_Description of the task_: Locate "8, trial.started: 10.2 -> 9.3" in the listing. Transcribe the line that contains it and every line that follows, through the last, omitting all pictures.

_Data extracts_:
——————————

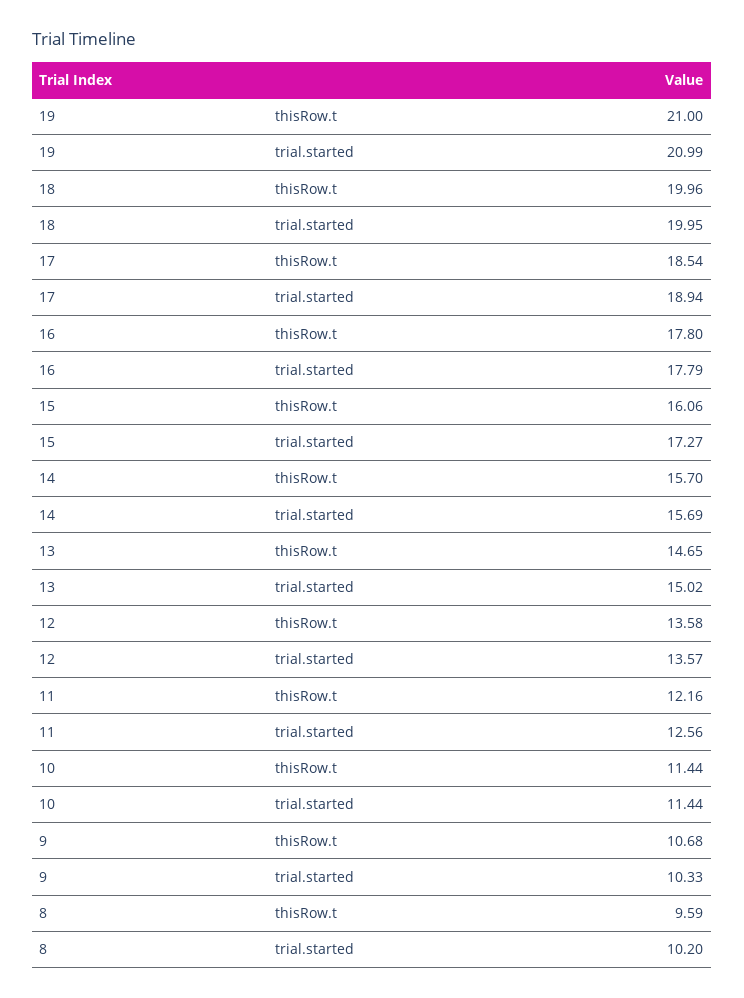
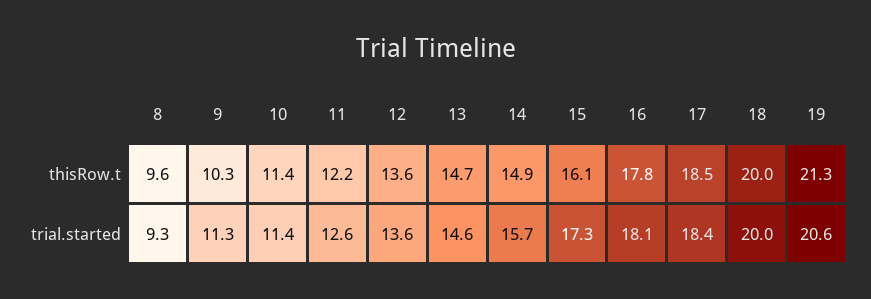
19, thisRow.t: 21 -> 21.3
19, trial.started: 20.99 -> 20.6
17, trial.started: 18.94 -> 18.4
16, trial.started: 17.79 -> 18.1
14, thisRow.t: 15.7 -> 14.9
13, trial.started: 15.02 -> 14.6
9, thisRow.t: 10.68 -> 10.3
9, trial.started: 10.33 -> 11.3
8, trial.started: 10.2 -> 9.3

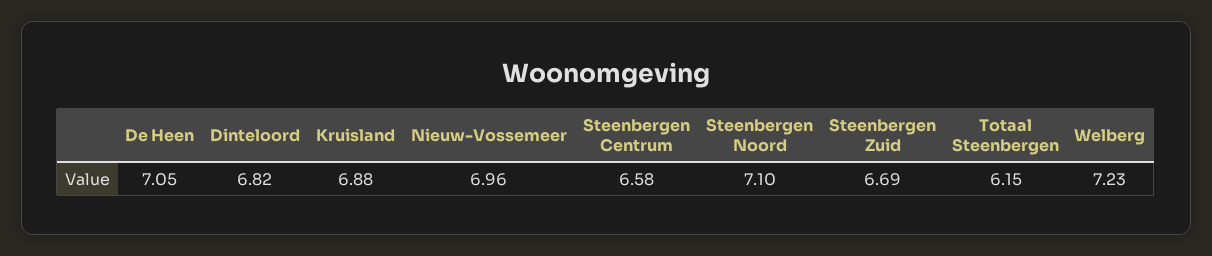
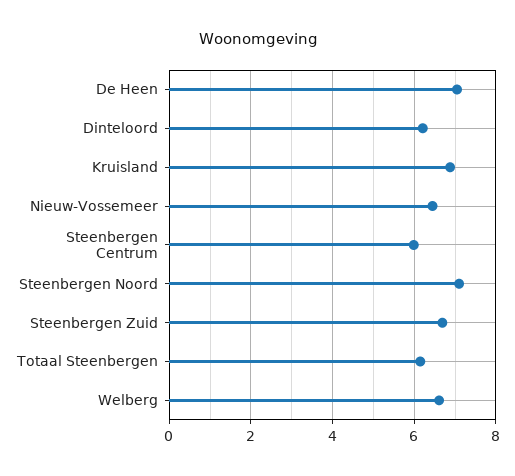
Dinteloord: 6.82 -> 6.2
Nieuw-Vossemeer: 6.96 -> 6.4
Steenbergen Centrum: 6.58 -> 6
Welberg: 7.23 -> 6.6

——————————

_Reply_:
8, trial.started: 10.2 -> 9.3

Dinteloord: 6.82 -> 6.2
Nieuw-Vossemeer: 6.96 -> 6.4
Steenbergen Centrum: 6.58 -> 6
Welberg: 7.23 -> 6.6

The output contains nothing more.